Source data: Begin
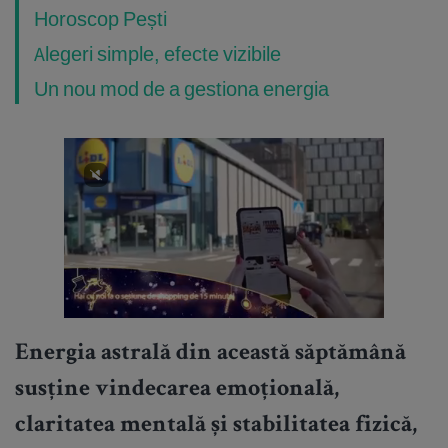
Horoscop Pești
Alegeri simple, efecte vizibile
Un nou mod de a gestiona energia
Energia astrală din această săptămână
susține vindecarea emoțională,
claritatea mentală și stabilitatea fizică,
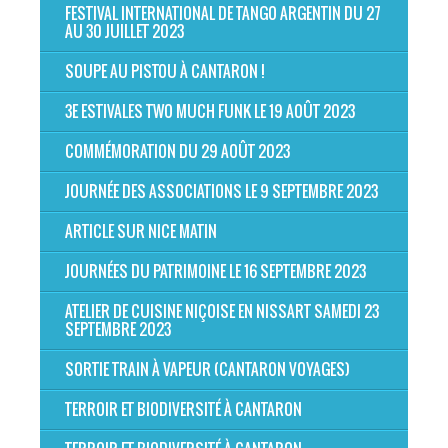
FESTIVAL INTERNATIONAL DE TANGO ARGENTIN DU 27
AU 30 JUILLET 2023
SOUPE AU PISTOU À CANTARON !
3E ESTIVALES TWO MUCH FUNK LE 19 AOÛT 2023
COMMÉMORATION DU 29 AOÛT 2023
JOURNÉE DES ASSOCIATIONS LE 9 SEPTEMBRE 2023
ARTICLE SUR NICE MATIN
JOURNÉES DU PATRIMOINE LE 16 SEPTEMBRE 2023
ATELIER DE CUISINE NIÇOISE EN NISSART SAMEDI 23
SEPTEMBRE 2023
SORTIE TRAIN À VAPEUR (CANTARON VOYAGES)
TERROIR ET BIODIVERSITÉ À CANTARON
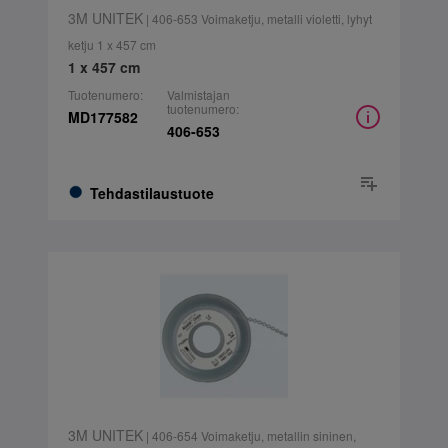
3M UNITEK
| 406-653 Voimaketju, metalli violetti, lyhyt
ketju 1 x 457 cm
1 x 457 cm
Tuotenumero:
Valmistajan
tuotenumero:
MD177582
406-653
Tehdastilaustuote
3M UNITEK
| 406-654 Voimaketju, metallin sininen,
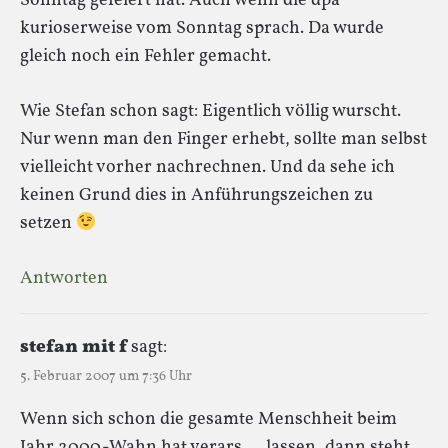
Sonntag gefeiert hat. Auch wenn die dpa
kurioserweise vom Sonntag sprach. Da wurde
gleich noch ein Fehler gemacht.
Wie Stefan schon sagt: Eigentlich völlig wurscht.
Nur wenn man den Finger erhebt, sollte man selbst
vielleicht vorher nachrechnen. Und da sehe ich
keinen Grund dies in Anführungszeichen zu
setzen
Antworten
stefan mit f
sagt:
5. Februar 2007 um 7:36 Uhr
Wenn sich schon die gesamte Menschheit beim
Jahr 2000-Wahn hat verars…. lassen, dann steht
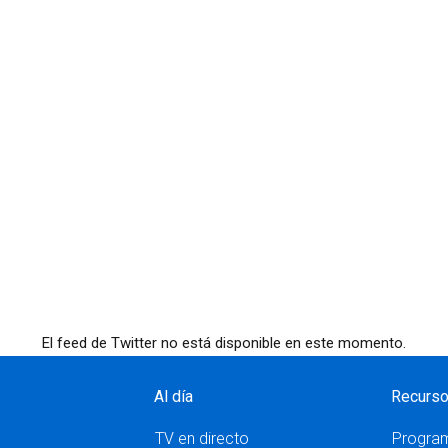
El feed de Twitter no está disponible en este momento.
Al día
Recurs
TV en directo
Progra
Source data: End
Take the lines above starting at the one containing "Un nou mod de a gestiona energia" and ending at the one containing "Nur wenn man", and print them again exactly, without pictures.

Un nou mod de a gestiona energia
Energia astrală din această săptămână
susține vindecarea emoțională,
claritatea mentală și stabilitatea fizică,
FESTIVAL INTERNATIONAL DE TANGO ARGENTIN DU 27
AU 30 JUILLET 2023
SOUPE AU PISTOU À CANTARON !
3E ESTIVALES TWO MUCH FUNK LE 19 AOÛT 2023
COMMÉMORATION DU 29 AOÛT 2023
JOURNÉE DES ASSOCIATIONS LE 9 SEPTEMBRE 2023
ARTICLE SUR NICE MATIN
JOURNÉES DU PATRIMOINE LE 16 SEPTEMBRE 2023
ATELIER DE CUISINE NIÇOISE EN NISSART SAMEDI 23
SEPTEMBRE 2023
SORTIE TRAIN À VAPEUR (CANTARON VOYAGES)
TERROIR ET BIODIVERSITÉ À CANTARON
3M UNITEK
| 406-653 Voimaketju, metalli violetti, lyhyt
ketju 1 x 457 cm
1 x 457 cm
Tuotenumero:
Valmistajan
tuotenumero:
MD177582
406-653
Tehdastilaustuote
3M UNITEK
| 406-654 Voimaketju, metallin sininen,
Sonntag gefeiert hat. Auch wenn die dpa
kurioserweise vom Sonntag sprach. Da wurde
gleich noch ein Fehler gemacht.
Wie Stefan schon sagt: Eigentlich völlig wurscht.
Nur wenn man den Finger erhebt, sollte man selbst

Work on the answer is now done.